The Red Sox have shut down right-hander Tanner Houck due to a sore flexor muscle, manager Alex Cora announced Sunday morning.
Per Cora, Houck first felt discomfort during his last start for Triple-A Worcester, which was also the WooSox’ first game of the season in Trenton on May 4.
Houck lasted just three innings in his first start for Worcester this past Tuesday, allowing three runs on eight hits, no walks, and four strikeouts on 69 pitches (45 strikes).
The 24-year-old came in the following day experiencing soreness in his flexor muscle, which resulted in him being shut down.
“We’re not overly concerned,” Cora said. “This happened in his last start. The next day, he came in sore. He’s actually feeling better right now.
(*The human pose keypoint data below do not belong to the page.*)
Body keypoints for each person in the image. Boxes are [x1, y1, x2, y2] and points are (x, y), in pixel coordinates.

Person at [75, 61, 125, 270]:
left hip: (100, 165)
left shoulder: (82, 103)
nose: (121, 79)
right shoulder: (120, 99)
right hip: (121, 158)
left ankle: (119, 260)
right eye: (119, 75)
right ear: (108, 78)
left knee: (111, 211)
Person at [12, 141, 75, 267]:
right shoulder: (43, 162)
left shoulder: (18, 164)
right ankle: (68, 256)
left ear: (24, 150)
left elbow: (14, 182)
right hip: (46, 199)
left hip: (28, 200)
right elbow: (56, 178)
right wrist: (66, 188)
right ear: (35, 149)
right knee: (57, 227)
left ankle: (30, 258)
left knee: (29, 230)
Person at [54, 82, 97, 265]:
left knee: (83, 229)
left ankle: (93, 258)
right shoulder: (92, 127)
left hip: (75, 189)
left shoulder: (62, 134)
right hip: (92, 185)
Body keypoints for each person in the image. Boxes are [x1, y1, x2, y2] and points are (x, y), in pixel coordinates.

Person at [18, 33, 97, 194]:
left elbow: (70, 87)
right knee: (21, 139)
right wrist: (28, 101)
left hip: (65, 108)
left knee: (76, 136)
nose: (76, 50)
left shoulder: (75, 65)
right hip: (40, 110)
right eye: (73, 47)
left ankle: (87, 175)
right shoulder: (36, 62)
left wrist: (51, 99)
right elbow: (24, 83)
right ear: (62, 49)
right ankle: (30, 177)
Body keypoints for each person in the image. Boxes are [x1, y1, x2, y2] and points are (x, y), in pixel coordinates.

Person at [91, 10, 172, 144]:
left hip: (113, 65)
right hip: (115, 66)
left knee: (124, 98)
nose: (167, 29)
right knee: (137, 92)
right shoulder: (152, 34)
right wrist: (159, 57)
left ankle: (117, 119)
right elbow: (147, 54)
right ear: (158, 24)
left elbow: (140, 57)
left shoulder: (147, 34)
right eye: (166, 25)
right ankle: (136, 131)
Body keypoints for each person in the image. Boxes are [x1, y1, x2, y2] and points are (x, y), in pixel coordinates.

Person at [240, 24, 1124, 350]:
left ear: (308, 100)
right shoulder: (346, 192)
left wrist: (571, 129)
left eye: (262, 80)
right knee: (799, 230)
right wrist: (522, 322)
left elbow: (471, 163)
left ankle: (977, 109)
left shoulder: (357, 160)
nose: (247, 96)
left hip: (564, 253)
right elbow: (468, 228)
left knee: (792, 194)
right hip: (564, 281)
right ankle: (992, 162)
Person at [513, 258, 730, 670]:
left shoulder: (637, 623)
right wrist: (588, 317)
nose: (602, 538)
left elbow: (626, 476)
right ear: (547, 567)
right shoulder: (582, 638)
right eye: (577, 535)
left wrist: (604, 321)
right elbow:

But of course, we’re going to shut him down.”
Houck, who turns 25 next month, is currently regarded by Baseball America as the No. 3 pitching prospect in Boston’s farm system.
The former first-round draft pick made his major-league debut for the Sox last September and has posted a 1.98 ERA over six outings (five starts) since then.
This year alone, Houck has allowed seven runs (five earned) on 14 hits, one walk, and 12 strikeouts in three appearances (two starts) spanning 10 1/3 total innings of work.
While the Red Sox do not seem too concerned about Houck’s status moving forward, the fact that he has been shut down now means that the club is without their top two rotation depth options at the minor-league level for the time being.
That being the case because in addition to Houck being shut down, fellow right-handed pitching prospect Connor Seabold was placed on the injured list last Monday with right elbow inflammation.
The Sox did not seem too worried that Seabold would miss a significant amount of time, either, but his absence becomes more significant since Houck has been sidelined as well.
On top of those two, Bryan Mata, the organization’s top pitching prospect, underwent Tommy John surgery last month. So it goes without saying that Boston’s starting rotation depth has taken somewhat of a hit these past few weeks.
Still, as previously mentioned, the Red Sox seem optimistic that in Houck’s case, the righty will not be shut down for long.
“There’s no timetable, but this is something that we feel is going to be short-term,” said Cora. “It’s not something that we are overly concerned, but that’s where we’re at right now.”